**Exercise requirements**
In full and unaltered, output the records below.

**Provided data**
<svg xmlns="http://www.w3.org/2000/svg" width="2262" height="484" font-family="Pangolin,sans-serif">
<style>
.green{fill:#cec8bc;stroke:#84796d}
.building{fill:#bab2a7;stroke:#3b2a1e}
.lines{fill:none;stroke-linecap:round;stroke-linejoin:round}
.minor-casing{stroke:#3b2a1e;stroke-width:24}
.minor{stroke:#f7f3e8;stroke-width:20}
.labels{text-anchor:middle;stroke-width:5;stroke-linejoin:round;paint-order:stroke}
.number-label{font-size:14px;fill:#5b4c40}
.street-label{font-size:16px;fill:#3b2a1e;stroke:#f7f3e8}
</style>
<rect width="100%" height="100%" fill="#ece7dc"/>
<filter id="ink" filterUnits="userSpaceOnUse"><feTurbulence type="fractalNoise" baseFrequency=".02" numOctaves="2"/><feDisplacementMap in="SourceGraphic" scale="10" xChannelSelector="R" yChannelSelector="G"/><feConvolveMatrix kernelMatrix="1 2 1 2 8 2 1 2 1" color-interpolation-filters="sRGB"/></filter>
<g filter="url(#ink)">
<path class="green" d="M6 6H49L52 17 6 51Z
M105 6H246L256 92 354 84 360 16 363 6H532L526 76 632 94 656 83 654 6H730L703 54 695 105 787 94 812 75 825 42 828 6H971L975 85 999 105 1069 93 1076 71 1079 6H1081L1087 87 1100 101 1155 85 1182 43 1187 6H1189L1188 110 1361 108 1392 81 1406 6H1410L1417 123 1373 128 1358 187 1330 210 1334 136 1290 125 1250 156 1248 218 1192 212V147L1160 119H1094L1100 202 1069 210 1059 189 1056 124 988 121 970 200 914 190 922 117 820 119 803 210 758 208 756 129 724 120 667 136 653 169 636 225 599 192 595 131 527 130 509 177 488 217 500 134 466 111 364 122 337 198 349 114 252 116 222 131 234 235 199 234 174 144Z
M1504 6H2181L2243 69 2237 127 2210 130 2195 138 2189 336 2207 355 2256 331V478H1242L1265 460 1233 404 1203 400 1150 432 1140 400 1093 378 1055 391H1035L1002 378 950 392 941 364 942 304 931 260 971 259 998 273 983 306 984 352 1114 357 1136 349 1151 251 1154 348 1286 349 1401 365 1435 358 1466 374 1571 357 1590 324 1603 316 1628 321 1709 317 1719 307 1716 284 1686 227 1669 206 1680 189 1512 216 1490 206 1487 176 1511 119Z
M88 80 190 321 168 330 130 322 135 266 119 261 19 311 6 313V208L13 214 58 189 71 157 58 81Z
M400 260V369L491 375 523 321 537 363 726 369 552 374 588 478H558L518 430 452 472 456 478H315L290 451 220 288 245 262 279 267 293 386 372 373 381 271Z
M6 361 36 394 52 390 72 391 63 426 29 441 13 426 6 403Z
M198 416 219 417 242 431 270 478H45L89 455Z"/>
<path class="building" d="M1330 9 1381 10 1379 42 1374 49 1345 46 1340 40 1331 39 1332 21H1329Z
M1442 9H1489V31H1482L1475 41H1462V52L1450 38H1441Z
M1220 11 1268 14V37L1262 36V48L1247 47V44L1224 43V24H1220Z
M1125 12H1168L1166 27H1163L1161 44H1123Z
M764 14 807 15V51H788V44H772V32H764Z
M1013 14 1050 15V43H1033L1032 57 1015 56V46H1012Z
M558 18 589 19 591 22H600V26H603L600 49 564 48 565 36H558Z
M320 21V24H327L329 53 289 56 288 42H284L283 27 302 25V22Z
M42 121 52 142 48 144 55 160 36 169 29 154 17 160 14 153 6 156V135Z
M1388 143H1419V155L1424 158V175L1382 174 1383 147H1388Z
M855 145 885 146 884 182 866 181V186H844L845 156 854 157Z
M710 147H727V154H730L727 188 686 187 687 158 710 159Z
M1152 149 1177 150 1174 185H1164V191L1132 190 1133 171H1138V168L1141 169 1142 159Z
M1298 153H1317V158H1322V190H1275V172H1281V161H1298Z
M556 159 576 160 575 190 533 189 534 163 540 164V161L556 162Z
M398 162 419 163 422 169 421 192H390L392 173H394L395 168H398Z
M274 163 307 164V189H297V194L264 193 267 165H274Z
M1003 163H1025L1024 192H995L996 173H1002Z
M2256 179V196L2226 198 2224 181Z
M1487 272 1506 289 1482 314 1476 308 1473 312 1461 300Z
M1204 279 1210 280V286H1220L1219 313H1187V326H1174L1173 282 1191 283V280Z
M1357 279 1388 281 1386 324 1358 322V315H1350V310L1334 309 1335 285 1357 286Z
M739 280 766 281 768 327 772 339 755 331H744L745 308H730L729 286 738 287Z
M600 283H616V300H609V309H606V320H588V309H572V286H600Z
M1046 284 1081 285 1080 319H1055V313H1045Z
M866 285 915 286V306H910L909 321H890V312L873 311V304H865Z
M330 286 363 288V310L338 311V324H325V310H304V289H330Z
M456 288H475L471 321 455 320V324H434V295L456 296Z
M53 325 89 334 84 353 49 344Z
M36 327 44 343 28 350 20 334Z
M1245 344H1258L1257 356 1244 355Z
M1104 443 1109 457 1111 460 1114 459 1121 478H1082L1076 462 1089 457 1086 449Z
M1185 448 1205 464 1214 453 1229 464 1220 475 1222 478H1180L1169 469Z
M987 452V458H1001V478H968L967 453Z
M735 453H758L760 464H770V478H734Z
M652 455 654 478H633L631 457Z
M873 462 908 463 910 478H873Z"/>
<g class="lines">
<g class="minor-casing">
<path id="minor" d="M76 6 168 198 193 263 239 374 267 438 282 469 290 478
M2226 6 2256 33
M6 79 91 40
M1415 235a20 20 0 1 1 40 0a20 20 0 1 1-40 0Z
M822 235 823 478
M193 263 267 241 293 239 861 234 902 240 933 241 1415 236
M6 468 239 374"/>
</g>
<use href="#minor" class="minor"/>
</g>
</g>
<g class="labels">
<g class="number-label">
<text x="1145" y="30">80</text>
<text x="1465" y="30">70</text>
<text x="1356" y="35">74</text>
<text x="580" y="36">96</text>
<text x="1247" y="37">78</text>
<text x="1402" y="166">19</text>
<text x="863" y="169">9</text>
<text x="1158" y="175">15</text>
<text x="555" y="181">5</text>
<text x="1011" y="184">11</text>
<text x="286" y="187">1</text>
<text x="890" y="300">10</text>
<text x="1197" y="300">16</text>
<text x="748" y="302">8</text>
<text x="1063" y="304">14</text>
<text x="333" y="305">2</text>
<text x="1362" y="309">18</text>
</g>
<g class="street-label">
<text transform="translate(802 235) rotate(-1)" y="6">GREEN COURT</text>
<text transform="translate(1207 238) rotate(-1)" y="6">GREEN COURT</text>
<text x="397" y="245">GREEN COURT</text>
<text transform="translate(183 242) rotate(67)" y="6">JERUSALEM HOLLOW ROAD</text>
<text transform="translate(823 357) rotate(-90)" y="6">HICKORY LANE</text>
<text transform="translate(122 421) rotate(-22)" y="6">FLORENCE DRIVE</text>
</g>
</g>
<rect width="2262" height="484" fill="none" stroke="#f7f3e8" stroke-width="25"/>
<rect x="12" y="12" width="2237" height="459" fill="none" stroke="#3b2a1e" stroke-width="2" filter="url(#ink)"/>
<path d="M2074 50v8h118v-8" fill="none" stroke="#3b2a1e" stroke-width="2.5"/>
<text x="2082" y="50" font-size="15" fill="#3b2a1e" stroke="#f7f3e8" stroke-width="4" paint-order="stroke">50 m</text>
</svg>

**Worked solution**
<svg xmlns="http://www.w3.org/2000/svg" width="2262" height="484" font-family="Pangolin,sans-serif">
<style>
.green{fill:#cec8bc;stroke:#84796d}
.building{fill:#bab2a7;stroke:#3b2a1e}
.lines{fill:none;stroke-linecap:round;stroke-linejoin:round}
.minor-casing{stroke:#3b2a1e;stroke-width:24}
.minor{stroke:#f7f3e8;stroke-width:20}
.labels{text-anchor:middle;stroke-width:5;stroke-linejoin:round;paint-order:stroke}
.number-label{font-size:14px;fill:#5b4c40}
.street-label{font-size:16px;fill:#3b2a1e;stroke:#f7f3e8}
</style>
<rect width="100%" height="100%" fill="#ece7dc"/>
<filter id="ink" filterUnits="userSpaceOnUse"><feTurbulence type="fractalNoise" baseFrequency=".02" numOctaves="2"/><feDisplacementMap in="SourceGraphic" scale="10" xChannelSelector="R" yChannelSelector="G"/><feConvolveMatrix kernelMatrix="1 2 1 2 8 2 1 2 1" color-interpolation-filters="sRGB"/></filter>
<g filter="url(#ink)">
<path class="green" d="M6 6H49L52 17 6 51Z
M105 6H246L256 92 354 84 360 16 363 6H532L526 76 632 94 656 83 654 6H730L703 54 695 105 787 94 812 75 825 42 828 6H971L975 85 999 105 1069 93 1076 71 1079 6H1081L1087 87 1100 101 1155 85 1182 43 1187 6H1189L1188 110 1361 108 1392 81 1406 6H1410L1417 123 1373 128 1358 187 1330 210 1334 136 1290 125 1250 156 1248 218 1192 212V147L1160 119H1094L1100 202 1069 210 1059 189 1056 124 988 121 970 200 914 190 922 117 820 119 803 210 758 208 756 129 724 120 667 136 653 169 636 225 599 192 595 131 527 130 509 177 488 217 500 134 466 111 364 122 337 198 349 114 252 116 222 131 234 235 199 234 174 144Z
M1504 6H2181L2243 69 2237 127 2210 130 2195 138 2189 336 2207 355 2256 331V478H1242L1265 460 1233 404 1203 400 1150 432 1140 400 1093 378 1055 391H1035L1002 378 950 392 941 364 942 304 931 260 971 259 998 273 983 306 984 352 1114 357 1136 349 1151 251 1154 348 1286 349 1401 365 1435 358 1466 374 1571 357 1590 324 1603 316 1628 321 1709 317 1719 307 1716 284 1686 227 1669 206 1680 189 1512 216 1490 206 1487 176 1511 119Z
M88 80 190 321 168 330 130 322 135 266 119 261 19 311 6 313V208L13 214 58 189 71 157 58 81Z
M400 260V369L491 375 523 321 537 363 726 369 552 374 588 478H558L518 430 452 472 456 478H315L290 451 220 288 245 262 279 267 293 386 372 373 381 271Z
M6 361 36 394 52 390 72 391 63 426 29 441 13 426 6 403Z
M198 416 219 417 242 431 270 478H45L89 455Z"/>
<path class="building" d="M1330 9 1381 10 1379 42 1374 49 1345 46 1340 40 1331 39 1332 21H1329Z
M1442 9H1489V31H1482L1475 41H1462V52L1450 38H1441Z
M1220 11 1268 14V37L1262 36V48L1247 47V44L1224 43V24H1220Z
M1125 12H1168L1166 27H1163L1161 44H1123Z
M764 14 807 15V51H788V44H772V32H764Z
M1013 14 1050 15V43H1033L1032 57 1015 56V46H1012Z
M558 18 589 19 591 22H600V26H603L600 49 564 48 565 36H558Z
M320 21V24H327L329 53 289 56 288 42H284L283 27 302 25V22Z
M42 121 52 142 48 144 55 160 36 169 29 154 17 160 14 153 6 156V135Z
M1388 143H1419V155L1424 158V175L1382 174 1383 147H1388Z
M855 145 885 146 884 182 866 181V186H844L845 156 854 157Z
M710 147H727V154H730L727 188 686 187 687 158 710 159Z
M1152 149 1177 150 1174 185H1164V191L1132 190 1133 171H1138V168L1141 169 1142 159Z
M1298 153H1317V158H1322V190H1275V172H1281V161H1298Z
M556 159 576 160 575 190 533 189 534 163 540 164V161L556 162Z
M398 162 419 163 422 169 421 192H390L392 173H394L395 168H398Z
M274 163 307 164V189H297V194L264 193 267 165H274Z
M1003 163H1025L1024 192H995L996 173H1002Z
M2256 179V196L2226 198 2224 181Z
M1487 272 1506 289 1482 314 1476 308 1473 312 1461 300Z
M1204 279 1210 280V286H1220L1219 313H1187V326H1174L1173 282 1191 283V280Z
M1357 279 1388 281 1386 324 1358 322V315H1350V310L1334 309 1335 285 1357 286Z
M739 280 766 281 768 327 772 339 755 331H744L745 308H730L729 286 738 287Z
M600 283H616V300H609V309H606V320H588V309H572V286H600Z
M1046 284 1081 285 1080 319H1055V313H1045Z
M866 285 915 286V306H910L909 321H890V312L873 311V304H865Z
M330 286 363 288V310L338 311V324H325V310H304V289H330Z
M456 288H475L471 321 455 320V324H434V295L456 296Z
M53 325 89 334 84 353 49 344Z
M36 327 44 343 28 350 20 334Z
M1245 344H1258L1257 356 1244 355Z
M1104 443 1109 457 1111 460 1114 459 1121 478H1082L1076 462 1089 457 1086 449Z
M1185 448 1205 464 1214 453 1229 464 1220 475 1222 478H1180L1169 469Z
M987 452V458H1001V478H968L967 453Z
M735 453H758L760 464H770V478H734Z
M652 455 654 478H633L631 457Z
M873 462 908 463 910 478H873Z"/>
<g class="lines">
<g class="minor-casing">
<path id="minor" d="M76 6 168 198 193 263 239 374 267 438 282 469 290 478
M2226 6 2256 33
M6 79 91 40
M1415 235a20 20 0 1 1 40 0a20 20 0 1 1-40 0Z
M822 235 823 478
M193 263 267 241 293 239 861 234 902 240 933 241 1415 236
M6 468 239 374"/>
</g>
<use href="#minor" class="minor"/>
</g>
</g>
<g class="labels">
<g class="number-label">
<text x="1145" y="30">80</text>
<text x="1465" y="30">70</text>
<text x="1356" y="35">74</text>
<text x="580" y="36">96</text>
<text x="1247" y="37">78</text>
<text x="1402" y="166">19</text>
<text x="863" y="169">9</text>
<text x="1158" y="175">15</text>
<text x="555" y="181">5</text>
<text x="1011" y="184">11</text>
<text x="286" y="187">1</text>
<text x="890" y="300">10</text>
<text x="1197" y="300">16</text>
<text x="748" y="302">8</text>
<text x="1063" y="304">14</text>
<text x="333" y="305">2</text>
<text x="1362" y="309">18</text>
</g>
<g class="street-label">
<text transform="translate(802 235) rotate(-1)" y="6">GREEN COURT</text>
<text transform="translate(1207 238) rotate(-1)" y="6">GREEN COURT</text>
<text x="397" y="245">GREEN COURT</text>
<text transform="translate(183 242) rotate(67)" y="6">JERUSALEM HOLLOW ROAD</text>
<text transform="translate(823 357) rotate(-90)" y="6">HICKORY LANE</text>
<text transform="translate(122 421) rotate(-22)" y="6">FLORENCE DRIVE</text>
</g>
</g>
<rect width="2262" height="484" fill="none" stroke="#f7f3e8" stroke-width="25"/>
<rect x="12" y="12" width="2237" height="459" fill="none" stroke="#3b2a1e" stroke-width="2" filter="url(#ink)"/>
<path d="M2074 50v8h118v-8" fill="none" stroke="#3b2a1e" stroke-width="2.5"/>
<text x="2082" y="50" font-size="15" fill="#3b2a1e" stroke="#f7f3e8" stroke-width="4" paint-order="stroke">50 m</text>
</svg>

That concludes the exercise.